■ **EXCERPTED PASSAGE**
※
Optional pyfixest Baseline

If pyfixest is installed, the render also runs a package-level OLS baseline.

if importlib.util.find_spec("pyfixest") is not None:
    import pyfixest as pf

    def run_pyfixest():
        return pf.feols("Y ~ D + f1 + f2", data=df, vcov="hetero")

    pyfixest_label, pyfixest_time, pyfixest_fit = elapsed("pyfixest", run_pyfixest)
    pyfixest_estimate = pyfixest_fit.coef().reindex(["Intercept", "D", "f1", "f2"]).to_numpy()
else:
    pyfixest_label, pyfixest_time, pyfixest_estimate = "pyfixest", np.nan, None

Timing Summary

summary = pd.DataFrame(
    {
        "method": [duckreg_label, numpy_label, pyfixest_label],
        "seconds": [duckreg_time, numpy_time, pyfixest_time],
        "rows_seen_by_python": [len(duck_model.df_compressed), len(df), len(df)],
    }
)
※
■ **QUESTIONS ON THE MATERIAL**
a. List every column name defined for the `summary` DataFrame in the pyfixest baseline and timing code.
b. Go on with the pyfixest baseline and timing code, starting right after the closing parenthesis of the `summary` DataFrame.

■ **INFORMATION PROVIDED**
※
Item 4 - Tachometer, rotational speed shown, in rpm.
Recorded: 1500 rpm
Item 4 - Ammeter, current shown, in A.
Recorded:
※
■ **OUTPUTS BY TASK**
a. method, seconds, rows_seen_by_python

b.
summary["relative_to_duckreg"] = summary["seconds"] / duckreg_time
summary
method seconds rows_seen_by_python relative_to_duckreg
0 DBRegression 0.039078 2000 1.000000
1 NumPy full OLS 0.014897 250000 0.381206
2 pyfixest 1.359962 250000 34.801247

Coefficient Check

coef_table = pd.DataFrame(
    {
        "term": ["Intercept", "D", "f1", "f2"],
        "duckreg": duck_estimate,
        "numpy_full_ols": numpy_estimate,
    }
)
if pyfixest_estimate is not None:
    coef_table["pyfixest"] = pyfixest_estimate
coef_table
term duckreg numpy_full_ols pyfixest
0 Intercept 0.997041 0.997041 0.997041
1 D 1.500149 1.500149 1.500149
2 f1 0.040063 0.040063 0.040063
3 f2 -0.029919 -0.029919 -0.029919

The compressed and full-data OLS point estimates match because the grouped sufficient statistics preserve the linear-model normal equations exactly. The performance gain comes from moving the grouping operation to the database and collecting only the compressed table.

What To Expect On Larger Data

The notebook benchmarks used larger local tables and found large speedups when the design compressed aggressively. The same pattern should hold on remote backends when:

  1. The backend can group the data efficiently.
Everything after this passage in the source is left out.